— begin GIVEN DATA —

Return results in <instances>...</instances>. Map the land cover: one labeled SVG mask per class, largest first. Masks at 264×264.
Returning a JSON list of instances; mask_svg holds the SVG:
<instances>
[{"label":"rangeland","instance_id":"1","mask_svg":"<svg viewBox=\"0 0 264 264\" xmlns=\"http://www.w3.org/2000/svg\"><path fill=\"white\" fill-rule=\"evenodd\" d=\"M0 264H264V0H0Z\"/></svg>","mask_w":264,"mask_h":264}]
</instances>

— end GIVEN DATA —

= SET EXERCISE =
Copy out every item again, swapping "land cover" for "ground cover" and leaving everything else as it is.

= RESULT FOR THIS TASK =
Return results in <instances>...</instances>. Map the ground cover: one labeled SVG mask per class, largest first. Masks at 264×264.
Returning a JSON list of instances; mask_svg holds the SVG:
<instances>
[{"label":"rangeland","instance_id":"1","mask_svg":"<svg viewBox=\"0 0 264 264\" xmlns=\"http://www.w3.org/2000/svg\"><path fill=\"white\" fill-rule=\"evenodd\" d=\"M0 264H264V0H0Z\"/></svg>","mask_w":264,"mask_h":264}]
</instances>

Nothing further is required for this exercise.